In June last year, French data protection watchdog CNIL ordered Google to widen its implementation of the right to be forgotten ruling so that links would be delisted from all Google domains, including google.com, not just from the .fr French subdomain.

Google is still not publicly doing so yet, but TechCrunch understands it will be amending its implementation of the ruling to include Google.com, with this change due to be applied shortly — perhaps as early as the middle of this month. Earlier today the New York Times reported the company will be making the change by early next month.

Google isn’t making any public comment at this stage but TechCrunch understands the company has a technological twist up its sleeve in how it will implement delisting on Google.com — namely geoblocking. So only searchers located in the same geographical location as the successful delisting request will have the offending search result removed from Google.com. Those searching Google.com from other locations (i.e. from outside Europe, or from another European country unrelated to the specific delisting request) may still see delisted search results.

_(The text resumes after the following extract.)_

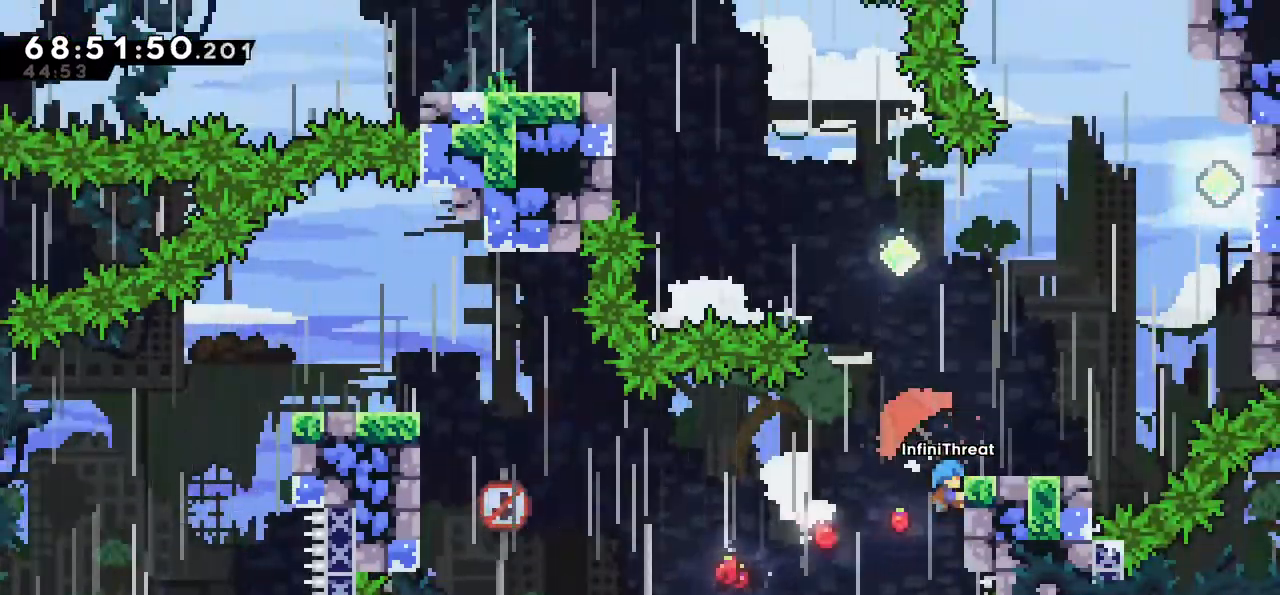
{"keys": ["right"], "events": [[500, "grab", "up"], [500, "up", "up"]]}
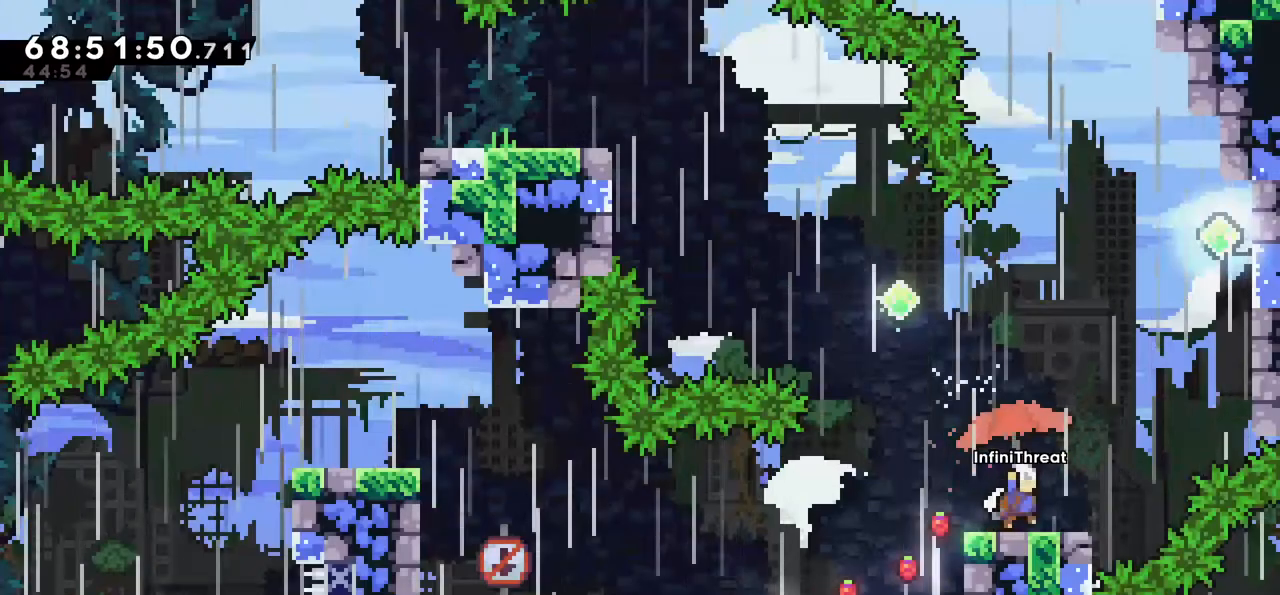
{"keys": [], "events": [[34, "right", "up"]]}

It’s a location-based compromise that has been suggested before to address the tricky problem of affording individual privacy without leaving trivial workarounds nor trampling too broadly on the wider public’s ability to access information. And while Google still treats copyright removals (for instance) to a fuller global delisting, the company is evidently sweating to avoid granting such sweeping powers to European privacy requests. It has lobbied against the court ruling since day one, and fought to limit how it is implemented. And indeed continues to fight by coming up with this latest geoblocking option as an alternative to implementing full global delisting.

Obviously, given the location-based element of the implementation, workarounds will still be possible — such as searchers being able to use a proxy like Tor to obfuscate their own location and thus still view fuller search results. However such moves require the searcher to take some additional, non-trivial steps. And the intention of the right to be forgotten has always been to make it less easy to retrieve particular information (where appropriate), rather than seeking to entirely erase the information from the public domain. So it seems a fitting compromise.

It remains to be seen whether the compromise will please the DPAs, though. On that front Google is taking another gamble, so may yet be forced to offer fuller global delisting in time. (A spokesperson for the French data protection watchdog, the CNIL, told Reuters yesterday that it had been informed of Google’s plans and was now analyzing the move in light of the “issue of territorial scope”. A spokeswoman for the CNIL reiterated this position in an email to TechCrunch today, saying: “We have been informed about what Google is willing to change and our services are going to analyze these elements.”)

But in the short term at least Google will be hoping that geoblocking placates the European regulators — regulators that have been fired up by other recent ECJ privacy-related judgements, such as last year’s strikedown of the Safe Harbor transatlantic data transfer agreement.

A new general data protection directive was also agreed by European politicians at the back end of last year which will bring in stricter penalties for privacy infringements when it comes into force in 2018. Such wider moves in Europe to bolster regional data protection regulation may have helped concentrate Google’s mind on the search delisting front to come into fuller compliance.